* [Given exercise A] According to the demo write-up, at which party and in what month and year was the demo to be released?
* [Given exercise B] Can you copy the demo write-up word for word from "All effects were" to "before the party."?

The demo

All effects were written between 2014 and 2016. Initially I had no deadline to worry about, I just experiemented with different ideas. I watched a lot of demos on similar platforms such as the C64, MSX and Amstrad CPC for inspiration. I was a reluctant to ask for graphics and music since I didn't really know when (if ever) I was going finish the demo.

Around the end of 2015 I figured it was time to finish this project and decided to release the demo at Solskogen in July 2016.

In April 2016 I asked Kenneth (Response) if he wanted to make music for the demo. He also brought in Tom Frode (TFT) for some graphics work.

The demo itself was put together the last week before the party.

Intro


The intro part is just a simple slideshow loading the next picture while the current one is being shown. During the Tiki Tiki Ta-logo, the next two parts are loaded. I had plans crossfade between each picture but ran out of time.

Bouncing Ball

The bouncing texturemapped ball is implemented using the plane deformation effect described by Íñigo Quílez.

(Outline items for labeled areas)
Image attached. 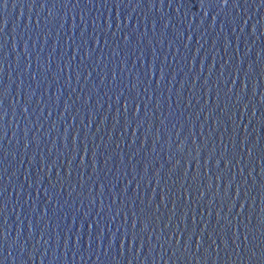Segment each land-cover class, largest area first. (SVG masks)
Segmentation results:
<instances>
[{"label": "water", "instance_id": "water-1", "mask_svg": "<svg viewBox=\"0 0 264 264\" xmlns=\"http://www.w3.org/2000/svg\"><path fill=\"white\" fill-rule=\"evenodd\" d=\"M42 0H0V171L18 114Z\"/></svg>", "mask_w": 264, "mask_h": 264}]
</instances>
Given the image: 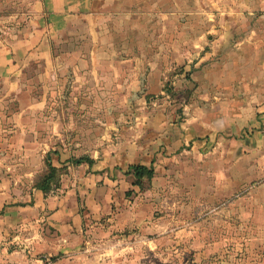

* [Written solution A] At Solskogen in July 2016.

* [Written solution B]
All effects were written between 2014 and 2016. Initially I had no deadline to worry about, I just experiemented with different ideas. I watched a lot of demos on similar platforms such as the C64, MSX and Amstrad CPC for inspiration. I was a reluctant to ask for graphics and music since I didn't really know when (if ever) I was going finish the demo.

Around the end of 2015 I figured it was time to finish this project and decided to release the demo at Solskogen in July 2016.

In April 2016 I asked Kenneth (Response) if he wanted to make music for the demo. He also brought in Tom Frode (TFT) for some graphics work.

The demo itself was put together the last week before the party.